======== Data section

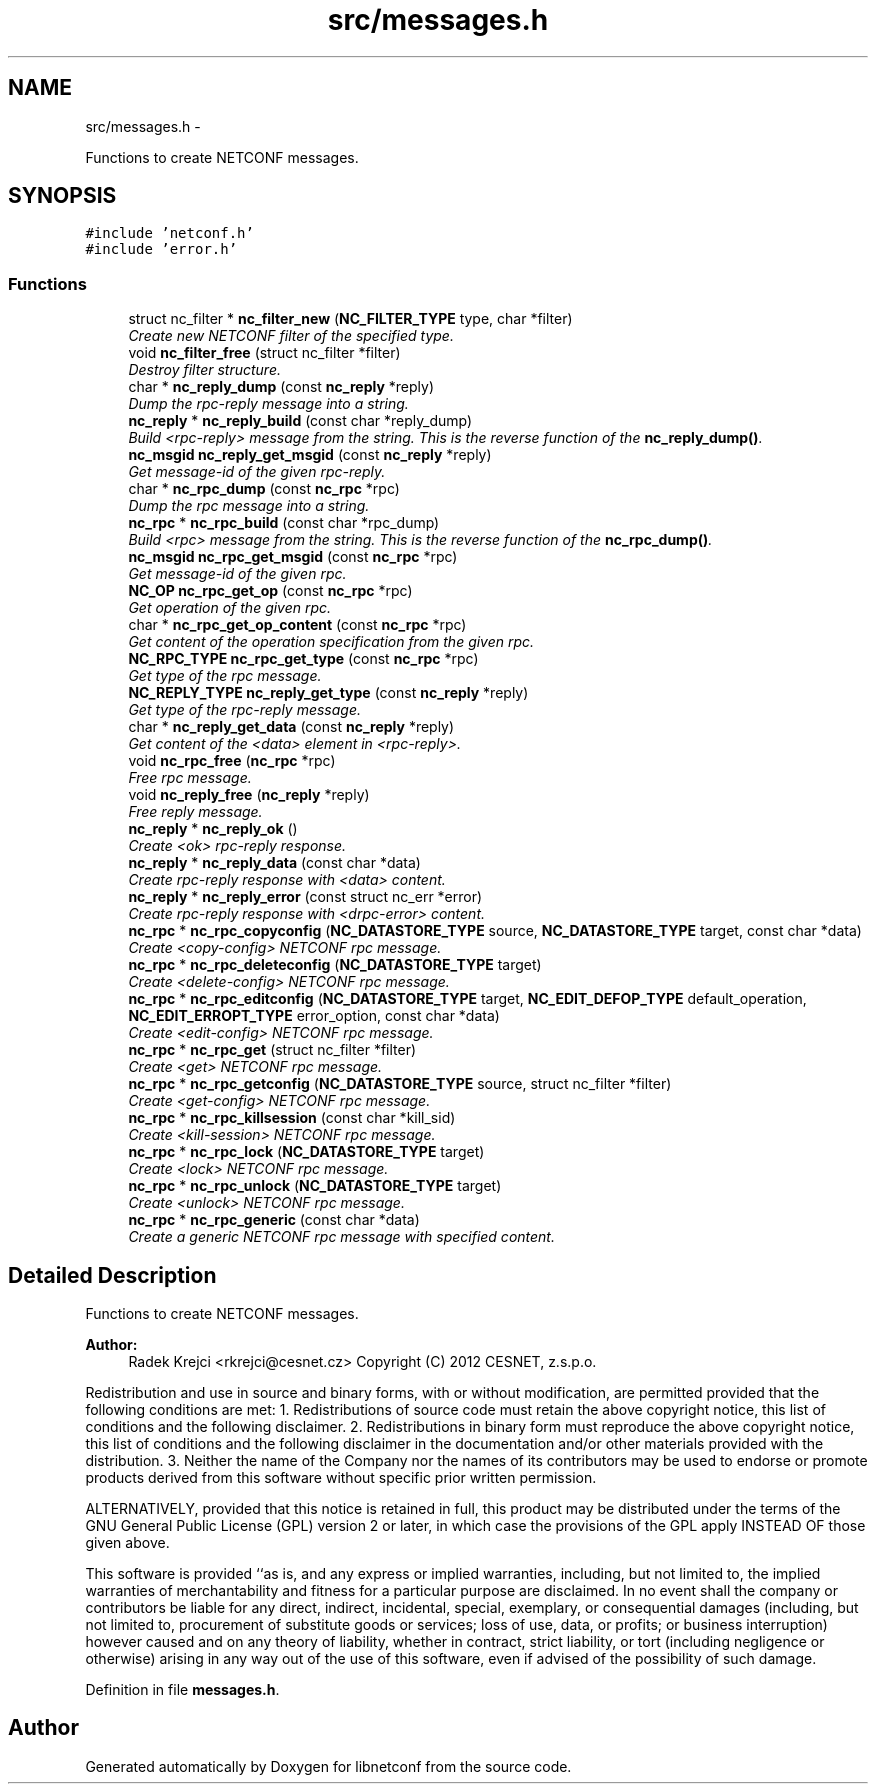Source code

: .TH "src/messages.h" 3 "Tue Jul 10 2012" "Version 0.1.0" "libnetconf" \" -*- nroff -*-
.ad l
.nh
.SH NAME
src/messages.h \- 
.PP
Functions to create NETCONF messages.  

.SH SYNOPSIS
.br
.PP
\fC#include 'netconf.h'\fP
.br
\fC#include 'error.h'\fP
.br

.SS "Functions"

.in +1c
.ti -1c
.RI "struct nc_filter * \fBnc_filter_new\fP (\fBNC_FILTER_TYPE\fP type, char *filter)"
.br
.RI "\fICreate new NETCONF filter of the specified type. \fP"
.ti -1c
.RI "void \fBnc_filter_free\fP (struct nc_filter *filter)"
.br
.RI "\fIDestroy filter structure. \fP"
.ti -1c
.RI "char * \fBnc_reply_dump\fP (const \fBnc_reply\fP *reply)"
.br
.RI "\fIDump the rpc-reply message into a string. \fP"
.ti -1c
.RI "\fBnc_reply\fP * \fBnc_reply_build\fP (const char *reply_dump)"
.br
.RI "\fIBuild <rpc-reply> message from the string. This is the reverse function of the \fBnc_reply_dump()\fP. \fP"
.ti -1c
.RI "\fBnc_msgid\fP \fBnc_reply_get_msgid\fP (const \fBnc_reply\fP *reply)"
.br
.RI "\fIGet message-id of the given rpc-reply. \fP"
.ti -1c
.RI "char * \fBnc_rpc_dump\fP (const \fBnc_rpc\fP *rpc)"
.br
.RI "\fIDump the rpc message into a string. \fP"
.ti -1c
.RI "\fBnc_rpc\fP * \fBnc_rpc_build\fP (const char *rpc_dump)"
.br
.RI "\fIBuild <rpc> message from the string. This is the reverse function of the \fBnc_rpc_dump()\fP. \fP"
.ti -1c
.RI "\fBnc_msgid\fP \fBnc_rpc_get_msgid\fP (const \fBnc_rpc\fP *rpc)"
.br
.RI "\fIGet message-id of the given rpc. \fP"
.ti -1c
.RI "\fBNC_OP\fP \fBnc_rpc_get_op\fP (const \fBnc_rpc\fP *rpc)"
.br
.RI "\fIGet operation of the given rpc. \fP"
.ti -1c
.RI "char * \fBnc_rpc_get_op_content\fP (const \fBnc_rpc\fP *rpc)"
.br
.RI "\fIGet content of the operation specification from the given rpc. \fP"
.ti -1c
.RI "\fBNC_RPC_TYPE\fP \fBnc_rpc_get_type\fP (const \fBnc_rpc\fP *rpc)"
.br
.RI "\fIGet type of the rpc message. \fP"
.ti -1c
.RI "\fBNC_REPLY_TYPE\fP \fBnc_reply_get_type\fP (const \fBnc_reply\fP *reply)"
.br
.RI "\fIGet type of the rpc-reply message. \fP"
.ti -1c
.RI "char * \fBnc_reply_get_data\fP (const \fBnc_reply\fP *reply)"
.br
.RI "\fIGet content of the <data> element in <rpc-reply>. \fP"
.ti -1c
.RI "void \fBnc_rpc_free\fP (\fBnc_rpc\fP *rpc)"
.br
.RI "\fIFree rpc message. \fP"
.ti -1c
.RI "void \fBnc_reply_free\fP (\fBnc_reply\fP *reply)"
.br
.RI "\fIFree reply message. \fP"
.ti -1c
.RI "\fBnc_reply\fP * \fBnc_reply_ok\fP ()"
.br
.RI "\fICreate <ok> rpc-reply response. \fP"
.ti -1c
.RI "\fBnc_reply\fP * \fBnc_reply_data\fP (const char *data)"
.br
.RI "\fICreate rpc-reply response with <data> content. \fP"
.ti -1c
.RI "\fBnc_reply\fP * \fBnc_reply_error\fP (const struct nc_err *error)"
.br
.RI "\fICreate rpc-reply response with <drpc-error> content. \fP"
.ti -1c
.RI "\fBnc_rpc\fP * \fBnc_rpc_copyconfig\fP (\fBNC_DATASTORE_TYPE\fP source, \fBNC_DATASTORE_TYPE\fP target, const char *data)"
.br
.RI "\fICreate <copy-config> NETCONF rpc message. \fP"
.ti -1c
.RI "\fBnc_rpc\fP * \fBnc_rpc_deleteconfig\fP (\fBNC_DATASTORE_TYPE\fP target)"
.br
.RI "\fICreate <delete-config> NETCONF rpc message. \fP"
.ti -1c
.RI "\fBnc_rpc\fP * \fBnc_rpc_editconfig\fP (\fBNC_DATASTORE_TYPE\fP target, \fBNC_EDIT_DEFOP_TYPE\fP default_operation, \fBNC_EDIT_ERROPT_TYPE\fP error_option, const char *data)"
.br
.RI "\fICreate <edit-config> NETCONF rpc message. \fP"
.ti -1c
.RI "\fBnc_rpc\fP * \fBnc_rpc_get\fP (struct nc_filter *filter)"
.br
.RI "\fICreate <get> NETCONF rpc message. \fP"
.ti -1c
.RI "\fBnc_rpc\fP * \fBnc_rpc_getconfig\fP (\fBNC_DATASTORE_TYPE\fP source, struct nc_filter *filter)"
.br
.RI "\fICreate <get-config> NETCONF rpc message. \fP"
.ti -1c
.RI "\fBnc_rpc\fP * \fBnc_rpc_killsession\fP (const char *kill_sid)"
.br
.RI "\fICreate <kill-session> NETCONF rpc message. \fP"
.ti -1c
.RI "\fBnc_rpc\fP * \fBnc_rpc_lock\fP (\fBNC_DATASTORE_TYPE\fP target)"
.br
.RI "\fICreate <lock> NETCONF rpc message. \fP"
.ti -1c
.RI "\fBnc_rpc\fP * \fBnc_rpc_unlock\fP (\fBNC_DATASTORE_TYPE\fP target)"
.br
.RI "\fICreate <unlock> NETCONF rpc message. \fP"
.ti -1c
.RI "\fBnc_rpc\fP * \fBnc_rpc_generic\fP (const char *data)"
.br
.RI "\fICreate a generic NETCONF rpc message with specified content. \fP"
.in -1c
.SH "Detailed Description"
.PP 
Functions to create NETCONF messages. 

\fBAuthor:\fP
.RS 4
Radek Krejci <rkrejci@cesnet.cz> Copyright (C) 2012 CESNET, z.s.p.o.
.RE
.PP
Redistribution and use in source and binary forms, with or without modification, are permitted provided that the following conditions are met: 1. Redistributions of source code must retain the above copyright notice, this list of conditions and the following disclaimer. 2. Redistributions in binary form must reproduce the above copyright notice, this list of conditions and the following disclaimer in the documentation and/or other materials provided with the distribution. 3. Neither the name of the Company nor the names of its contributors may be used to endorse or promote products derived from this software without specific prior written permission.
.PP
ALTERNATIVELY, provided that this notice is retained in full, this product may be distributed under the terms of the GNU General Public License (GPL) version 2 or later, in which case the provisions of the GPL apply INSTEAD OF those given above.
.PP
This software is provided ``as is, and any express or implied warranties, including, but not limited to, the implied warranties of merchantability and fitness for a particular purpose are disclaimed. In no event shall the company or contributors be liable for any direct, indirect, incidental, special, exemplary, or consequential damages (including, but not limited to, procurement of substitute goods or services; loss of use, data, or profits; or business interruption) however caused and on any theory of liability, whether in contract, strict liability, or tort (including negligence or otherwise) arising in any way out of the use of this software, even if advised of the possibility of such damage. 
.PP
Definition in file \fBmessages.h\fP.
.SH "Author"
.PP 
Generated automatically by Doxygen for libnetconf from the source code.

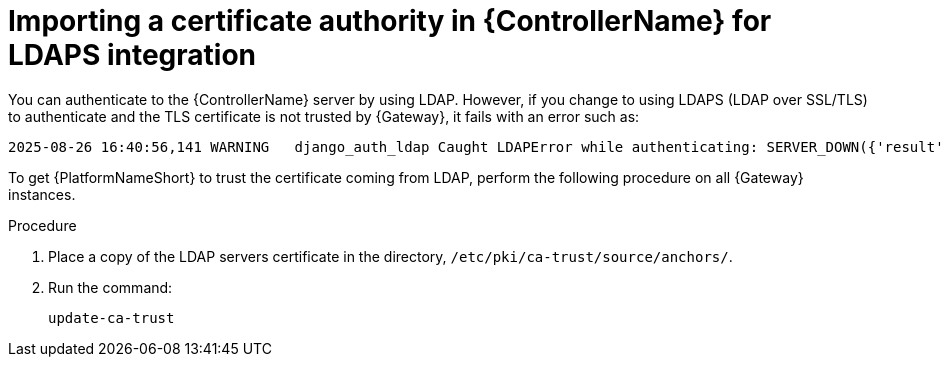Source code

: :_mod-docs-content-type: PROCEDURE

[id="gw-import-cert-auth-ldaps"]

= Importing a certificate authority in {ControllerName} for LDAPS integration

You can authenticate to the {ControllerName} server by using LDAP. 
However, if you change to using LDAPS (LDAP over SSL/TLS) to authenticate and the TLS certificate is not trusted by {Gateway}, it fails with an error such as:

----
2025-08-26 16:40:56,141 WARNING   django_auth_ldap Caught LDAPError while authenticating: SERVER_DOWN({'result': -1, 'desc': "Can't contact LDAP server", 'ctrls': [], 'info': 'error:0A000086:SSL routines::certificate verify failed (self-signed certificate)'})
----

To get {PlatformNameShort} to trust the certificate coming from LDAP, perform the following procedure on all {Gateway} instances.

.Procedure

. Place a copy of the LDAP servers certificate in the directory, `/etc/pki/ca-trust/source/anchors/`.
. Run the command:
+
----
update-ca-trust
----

================

_Exercise brief_: Among the lines above, find the ones containing "ControllerName" and copy them.

_Exercise result_:
= Importing a certificate authority in {ControllerName} for LDAPS integration
You can authenticate to the {ControllerName} server by using LDAP. 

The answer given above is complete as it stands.